Business News Digital MegaUpload Timeline

Baboom finally goes live, plays with the streaming music model

By | Published on Wednesday 19 August 2015

Baboom

“Baboom!” I said “Baboom!” I have to admit I do like saying “Baboom!” Go on, say it, “Baboom!” It’s phonetically satisfying. I think it’s having the two voiced bilabial stops so quickly followed by a voiced bilabial nasal that does it. I love the bilabial speech sounds, and I don’t care who knows it.

But while the rather-long-in-development direct-to-fan platform Baboom did very well indeed in picking a name, what about the product? Because however great your name, someone’s always going to bring it back to the product. Which is just as well really, given CMU’s a bit of a rubbish name, but I like to think a very fine product.

Anyway, the Kim Dotcom-founded Baboom – which began life as the decidedly lame sounding Megabox – has finally gone live. The venture was already under development when the US authorities shut down Dotcom’s file-transfer service MegaUpload back in 2012.

And I’m pretty sure that at one point Dotcom suggested that it was because he was developing a super duper direct-to-fan platform – that would clearly render all record labels redundant – that the record industry was so keen to shut him down. Even though there are already plenty of super duper direct-to-fan platforms, none of which have rendered record labels redundant.

Dotcom’s D2F service has evolved quite a bit since then though, not least by parting company with the MegaUpload founder himself, despite using his lovely pop songs to showcase the in-development platform at the start of 2014.

The most interesting bit of the now live Baboom is the streaming element, in that it messes around with the model that has become pretty standard elsewhere in the streaming music domain. For starters, the freemium option only gives users access to one hundred tracks at any one time and some content will be restricted to premium-users only.

Meanwhile each premium user’s subscription money will be divvied up between the artists that user specifically listens to, rather than being put into a central pot, from which rights owners and artists are paid based on consumption share across the whole service in any one month.

So if I pay $10 and only listen to one artist that month – and that artist has a ‘pro’ account with Baboom which pays them a 90% cut – then $9 is allocated to that artist’s ‘pot’ (minus a 51c transaction fee), even if no one else listens to that artist’s music at all. It’s an alternative approach to streaming royalties that has come up at a fair few music conferences in recent months.
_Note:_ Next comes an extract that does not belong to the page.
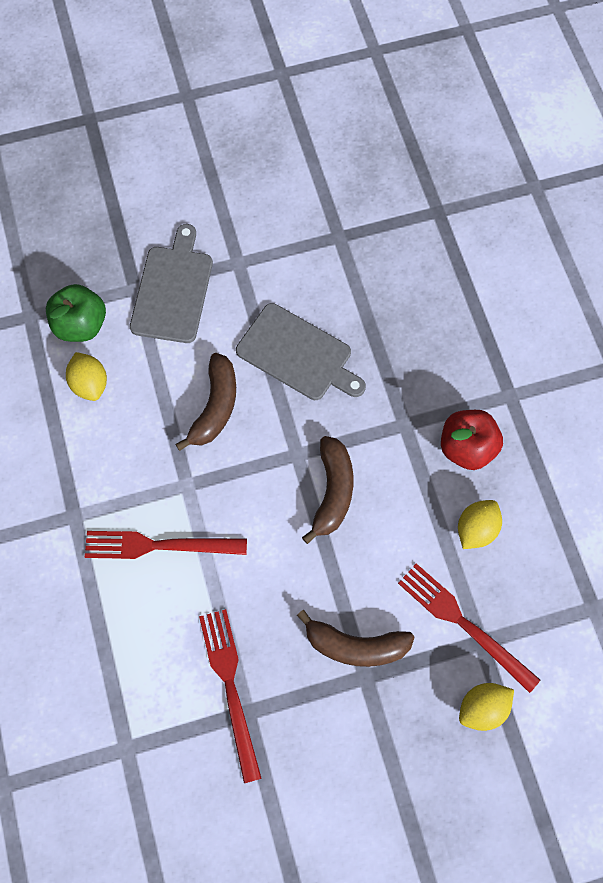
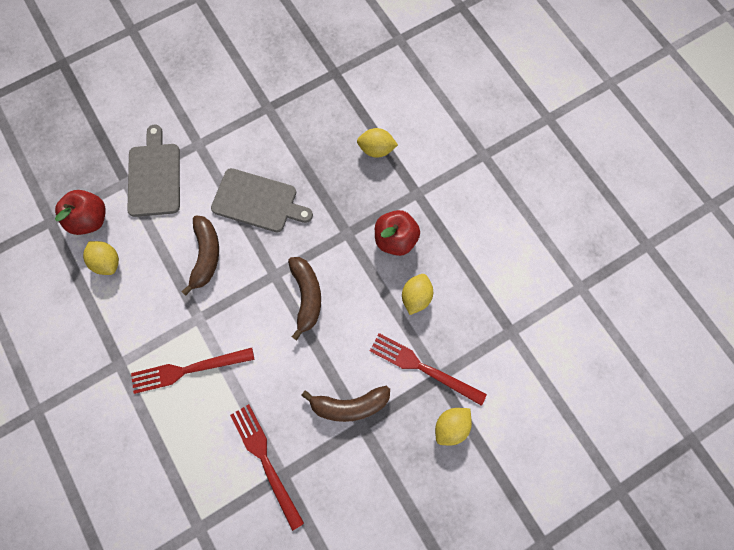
camera: 15 degrees left, 5 degrees up
green apple [46,284,106,342] -> red apple [55,190,106,235]
none -> yellow lemon [357,128,398,158]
The challenge for Baboom as a streaming service is getting content, given it’s not seeking to do big catalogue-wide deals with the record companies, but rather to persuade artists that this is a platform via which to connect with their fans. Many signed artists can’t just decide to plonk their label-released content on any new platform, and those artists in control of their catalogue may be wary of shifting from, or competing with, the D2F channels they have already built, say on a Music Glue or Bandcamp.

Baboom is attempting to overcome this to an extent by offering users a digital locker as part of their account, so they can add to music that actually appears on the D2F platform with tracks from their own MP3 collection.

It’s not entirely clear as yet how Baboom is licensing that key element for user experience – ie is it arguing, as other digital lockers have before, that users are just utilising their private copy right when they upload tracks to the locker, so no licences from rights owners are required. Or are there deals in the pipeline with the labels and publishers. A partnership has been struck with Aussie collecting society APRA/AMCOS, though it’s not entirely clear what that covers.

But either way, despite the challenges ahead, it is interesting to see Baboom experiment with alternative approaches to streaming music – both consumer-facing and behind the scenes – given it’s far from assured that the business model being used elsewhere in the streaming sector is the right one.

Says Baboom’s Head Of Content Mikee Tucker: “We have created a solution that will attract quality independent artists and labels. Greater returns, direct payments, fair trade streaming and an innovative royalty engine are some of the key factors that will drive uptake from artists. We are here for the long game and the quality niche content that will be attracted to Baboom will in turn attract the fans”.